## Aim of the task
Aside from the pictures, copy the listing exactly.
BEGIN Data records
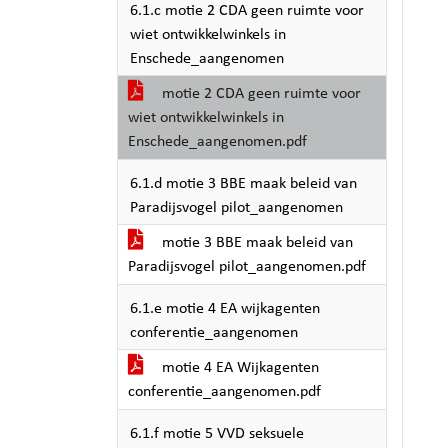
6.1.c motie 2 CDA geen ruimte voor
wiet ontwikkelwinkels in
Enschede_aangenomen
motie 2 CDA geen ruimte voor
wiet ontwikkelwinkels in
Enschede_aangenomen.pdf
6.1.d motie 3 BBE maak beleid van
Paradijsvogel pilot_aangenomen
motie 3 BBE maak beleid van
Paradijsvogel pilot_aangenomen.pdf
6.1.e motie 4 EA wijkagenten
conferentie_aangenomen
motie 4 EA Wijkagenten
conferentie_aangenomen.pdf
6.1.f motie 5 VVD seksuele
END Data records
## Your solution
6.1.c motie 2 CDA geen ruimte voor
wiet ontwikkelwinkels in
Enschede_aangenomen
motie 2 CDA geen ruimte voor
wiet ontwikkelwinkels in
Enschede_aangenomen.pdf
6.1.d motie 3 BBE maak beleid van
Paradijsvogel pilot_aangenomen
motie 3 BBE maak beleid van
Paradijsvogel pilot_aangenomen.pdf
6.1.e motie 4 EA wijkagenten
conferentie_aangenomen
motie 4 EA Wijkagenten
conferentie_aangenomen.pdf
6.1.f motie 5 VVD seksuele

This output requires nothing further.